We have thousands of food inspectors and reams of food processing and safety standards, but they haven’t stopped tainted products — tomatoes, lettuce, hamburger and peanut butter — from making it to store shelves from time to time. When it happens, a congressman announces a hearing. That’s followed by yet another promise from Washington, usually followed in a matter of days by another wave of recalls.

After the terror attacks of Sept. 11, 2001, the Immigration and Naturalization Service was folded under the umbrella of the new Department of Homeland Security. It was given a new name, U.S. Citizenship and Immigration Services, so now we call it the USCIS instead of INS. As the saying goes, only the name has changed. The borders are porous and those seeking legal entry can get a different answer to the same question every day.

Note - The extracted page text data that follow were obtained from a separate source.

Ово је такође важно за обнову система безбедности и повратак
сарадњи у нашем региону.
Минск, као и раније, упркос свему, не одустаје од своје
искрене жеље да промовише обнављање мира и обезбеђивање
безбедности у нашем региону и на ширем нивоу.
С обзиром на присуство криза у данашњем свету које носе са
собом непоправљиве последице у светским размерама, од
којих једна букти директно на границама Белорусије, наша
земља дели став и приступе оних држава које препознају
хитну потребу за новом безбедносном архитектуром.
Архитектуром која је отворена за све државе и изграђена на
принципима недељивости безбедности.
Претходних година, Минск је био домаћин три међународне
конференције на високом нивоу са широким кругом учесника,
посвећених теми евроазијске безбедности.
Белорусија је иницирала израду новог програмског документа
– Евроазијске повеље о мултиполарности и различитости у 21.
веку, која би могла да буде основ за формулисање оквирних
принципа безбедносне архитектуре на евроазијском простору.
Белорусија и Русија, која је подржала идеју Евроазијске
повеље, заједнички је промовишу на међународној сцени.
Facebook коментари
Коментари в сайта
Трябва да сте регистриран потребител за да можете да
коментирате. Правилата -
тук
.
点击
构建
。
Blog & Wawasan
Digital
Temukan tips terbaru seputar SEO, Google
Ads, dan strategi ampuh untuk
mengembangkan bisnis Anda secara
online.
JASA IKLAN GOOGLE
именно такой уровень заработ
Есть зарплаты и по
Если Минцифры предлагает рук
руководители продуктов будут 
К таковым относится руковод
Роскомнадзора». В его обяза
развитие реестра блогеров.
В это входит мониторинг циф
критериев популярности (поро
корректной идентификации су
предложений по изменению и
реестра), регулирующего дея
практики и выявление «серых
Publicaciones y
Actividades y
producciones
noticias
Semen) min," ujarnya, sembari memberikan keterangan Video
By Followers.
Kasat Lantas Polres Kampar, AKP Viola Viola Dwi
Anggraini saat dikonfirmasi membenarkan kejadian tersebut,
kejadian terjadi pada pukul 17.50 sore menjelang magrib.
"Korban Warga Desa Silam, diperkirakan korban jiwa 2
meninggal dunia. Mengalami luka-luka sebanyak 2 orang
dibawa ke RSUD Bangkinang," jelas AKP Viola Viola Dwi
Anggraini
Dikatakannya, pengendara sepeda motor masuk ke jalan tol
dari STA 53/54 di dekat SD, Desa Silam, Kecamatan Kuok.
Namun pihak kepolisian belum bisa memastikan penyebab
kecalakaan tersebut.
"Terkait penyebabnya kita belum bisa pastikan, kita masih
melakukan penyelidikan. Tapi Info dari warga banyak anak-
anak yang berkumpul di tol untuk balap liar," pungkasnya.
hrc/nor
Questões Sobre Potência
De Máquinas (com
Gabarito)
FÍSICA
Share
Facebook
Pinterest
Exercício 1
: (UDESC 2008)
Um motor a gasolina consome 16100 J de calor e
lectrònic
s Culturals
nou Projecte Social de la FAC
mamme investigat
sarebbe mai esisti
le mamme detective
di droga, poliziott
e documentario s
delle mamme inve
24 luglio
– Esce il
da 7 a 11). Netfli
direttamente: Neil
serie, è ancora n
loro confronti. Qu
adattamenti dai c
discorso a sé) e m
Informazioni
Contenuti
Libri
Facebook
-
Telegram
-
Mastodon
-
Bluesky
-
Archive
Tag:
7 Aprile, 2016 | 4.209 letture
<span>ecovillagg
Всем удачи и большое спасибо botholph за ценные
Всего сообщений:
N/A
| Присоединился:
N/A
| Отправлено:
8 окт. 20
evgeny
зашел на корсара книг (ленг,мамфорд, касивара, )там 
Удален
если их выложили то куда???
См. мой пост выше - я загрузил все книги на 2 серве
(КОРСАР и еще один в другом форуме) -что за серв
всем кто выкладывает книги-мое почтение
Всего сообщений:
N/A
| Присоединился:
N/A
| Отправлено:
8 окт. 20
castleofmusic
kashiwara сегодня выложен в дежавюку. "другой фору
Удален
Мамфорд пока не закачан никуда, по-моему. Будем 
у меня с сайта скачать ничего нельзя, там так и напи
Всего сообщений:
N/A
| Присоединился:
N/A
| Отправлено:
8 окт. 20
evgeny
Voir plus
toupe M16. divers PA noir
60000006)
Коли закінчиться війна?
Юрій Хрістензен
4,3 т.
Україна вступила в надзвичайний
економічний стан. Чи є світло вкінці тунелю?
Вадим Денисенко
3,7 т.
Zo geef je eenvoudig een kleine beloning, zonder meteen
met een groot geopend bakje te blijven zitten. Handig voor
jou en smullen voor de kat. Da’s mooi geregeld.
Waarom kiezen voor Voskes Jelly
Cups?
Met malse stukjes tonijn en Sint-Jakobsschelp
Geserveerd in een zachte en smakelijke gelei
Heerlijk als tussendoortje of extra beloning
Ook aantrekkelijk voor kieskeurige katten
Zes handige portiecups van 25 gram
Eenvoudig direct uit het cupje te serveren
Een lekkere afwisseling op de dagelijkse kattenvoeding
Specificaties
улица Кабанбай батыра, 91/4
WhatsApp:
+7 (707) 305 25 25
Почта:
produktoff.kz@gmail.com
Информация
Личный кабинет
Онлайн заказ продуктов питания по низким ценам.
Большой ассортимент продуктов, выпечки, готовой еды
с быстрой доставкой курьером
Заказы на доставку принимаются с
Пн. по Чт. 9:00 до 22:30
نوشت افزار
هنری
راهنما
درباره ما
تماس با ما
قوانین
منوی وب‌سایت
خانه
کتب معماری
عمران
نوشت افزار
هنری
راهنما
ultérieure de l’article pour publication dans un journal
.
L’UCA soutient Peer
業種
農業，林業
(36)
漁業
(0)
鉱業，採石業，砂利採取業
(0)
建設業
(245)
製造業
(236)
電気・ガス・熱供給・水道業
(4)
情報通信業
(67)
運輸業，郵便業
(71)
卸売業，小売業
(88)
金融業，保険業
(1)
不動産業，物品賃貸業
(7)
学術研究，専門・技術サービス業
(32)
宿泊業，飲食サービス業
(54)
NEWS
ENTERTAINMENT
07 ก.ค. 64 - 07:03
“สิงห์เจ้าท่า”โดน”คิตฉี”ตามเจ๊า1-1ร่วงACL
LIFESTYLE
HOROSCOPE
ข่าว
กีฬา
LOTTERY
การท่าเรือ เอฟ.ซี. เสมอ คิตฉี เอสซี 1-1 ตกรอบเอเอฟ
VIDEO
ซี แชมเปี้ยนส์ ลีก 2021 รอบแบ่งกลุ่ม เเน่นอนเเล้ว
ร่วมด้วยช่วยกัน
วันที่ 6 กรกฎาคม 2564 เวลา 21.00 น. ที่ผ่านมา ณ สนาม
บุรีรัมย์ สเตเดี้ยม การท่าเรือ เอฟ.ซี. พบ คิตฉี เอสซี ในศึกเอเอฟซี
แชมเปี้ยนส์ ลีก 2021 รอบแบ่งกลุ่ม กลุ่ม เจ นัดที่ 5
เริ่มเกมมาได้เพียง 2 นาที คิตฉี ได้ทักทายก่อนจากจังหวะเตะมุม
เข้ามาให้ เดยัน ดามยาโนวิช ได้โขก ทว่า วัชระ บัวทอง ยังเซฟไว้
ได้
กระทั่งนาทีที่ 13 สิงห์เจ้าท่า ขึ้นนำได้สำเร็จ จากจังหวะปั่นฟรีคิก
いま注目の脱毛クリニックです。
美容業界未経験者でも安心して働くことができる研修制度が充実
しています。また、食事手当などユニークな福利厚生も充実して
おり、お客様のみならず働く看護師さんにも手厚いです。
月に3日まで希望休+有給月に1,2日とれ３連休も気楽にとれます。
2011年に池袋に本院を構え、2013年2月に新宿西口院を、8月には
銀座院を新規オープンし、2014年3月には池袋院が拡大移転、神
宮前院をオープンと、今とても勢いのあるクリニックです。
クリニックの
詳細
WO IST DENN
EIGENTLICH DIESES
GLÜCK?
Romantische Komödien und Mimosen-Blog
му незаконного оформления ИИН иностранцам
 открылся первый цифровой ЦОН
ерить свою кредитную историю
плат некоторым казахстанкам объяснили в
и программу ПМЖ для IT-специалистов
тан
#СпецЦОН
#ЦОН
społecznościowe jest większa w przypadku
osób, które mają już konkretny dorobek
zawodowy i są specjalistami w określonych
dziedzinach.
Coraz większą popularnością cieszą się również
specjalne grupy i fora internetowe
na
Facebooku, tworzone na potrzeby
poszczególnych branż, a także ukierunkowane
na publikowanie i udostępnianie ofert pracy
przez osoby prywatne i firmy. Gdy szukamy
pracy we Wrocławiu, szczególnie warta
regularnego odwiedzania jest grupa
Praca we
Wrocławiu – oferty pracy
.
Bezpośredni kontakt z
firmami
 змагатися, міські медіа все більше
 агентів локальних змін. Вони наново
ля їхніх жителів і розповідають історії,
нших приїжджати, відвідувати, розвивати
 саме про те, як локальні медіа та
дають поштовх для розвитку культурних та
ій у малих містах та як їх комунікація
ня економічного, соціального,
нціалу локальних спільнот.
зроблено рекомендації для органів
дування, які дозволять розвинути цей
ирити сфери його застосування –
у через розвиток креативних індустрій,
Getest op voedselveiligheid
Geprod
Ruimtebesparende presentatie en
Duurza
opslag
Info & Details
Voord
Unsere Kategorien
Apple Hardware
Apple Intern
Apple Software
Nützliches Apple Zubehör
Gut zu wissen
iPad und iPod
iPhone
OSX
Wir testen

Another function of Homeland Security is TSA, the Transportation Safety Administration. Despite billions — billions — spent on hiring people, installing devices and conducting training, the last couple of attempted acts of mass destruction have been foiled merely through the efforts of alert citizens. Even in self-studies, undercover agents have reported little trouble getting contraband onto planes.

Yet another subsidiary of Homeland Security is the Federal Emergency Management Agency.

I’ll just stop there.

What’s most bothersome is that every pledge of “new and improved” government seems to increase people’s sense of dependence as opposed to their sense of skepticism. We seem not to see the pattern of governments making promises that are not or cannot be kept.

Maybe people really don’t feel this way. Maybe it’s just the networks filling air time. But after the April 24 tornado and amidst the newly oiled areas of the Gulf Coast, reporters seem always able to find someone who’ll step up to a microphone and complain that the government — local, state or national — is not doing enough to help.

For example, one day last week a Holmes County resident griped that there was still storm debris in her yard and no one was doing anything about it.

This is not an anti-government tirade. If anything, it’s a plea for rational thought. Recognize that a trip by any governor or any president to any disaster area is symbolic, which has value, but is not, of itself, a solution.

Governments do lots of good stuff. Governments are necessary. There are people, and the Holmes County resident may have been one of them, who are too elderly or infirm to pick up pine boughs.

It’s just that this pattern is destructive. Whenever something bad happens, whether a consequence of man-made or natural forces, there seems to be a force that drives politicians to the press and the press to politicians. Promises are made that can’t be kept. And more and more of us fall into a nonsensical trap of believing they will be.

Everybody wishes it was a perfect world. It can’t be if self-reliance disappears. Think about what government can and can’t do. Do what you’re able to do for yourself and others.”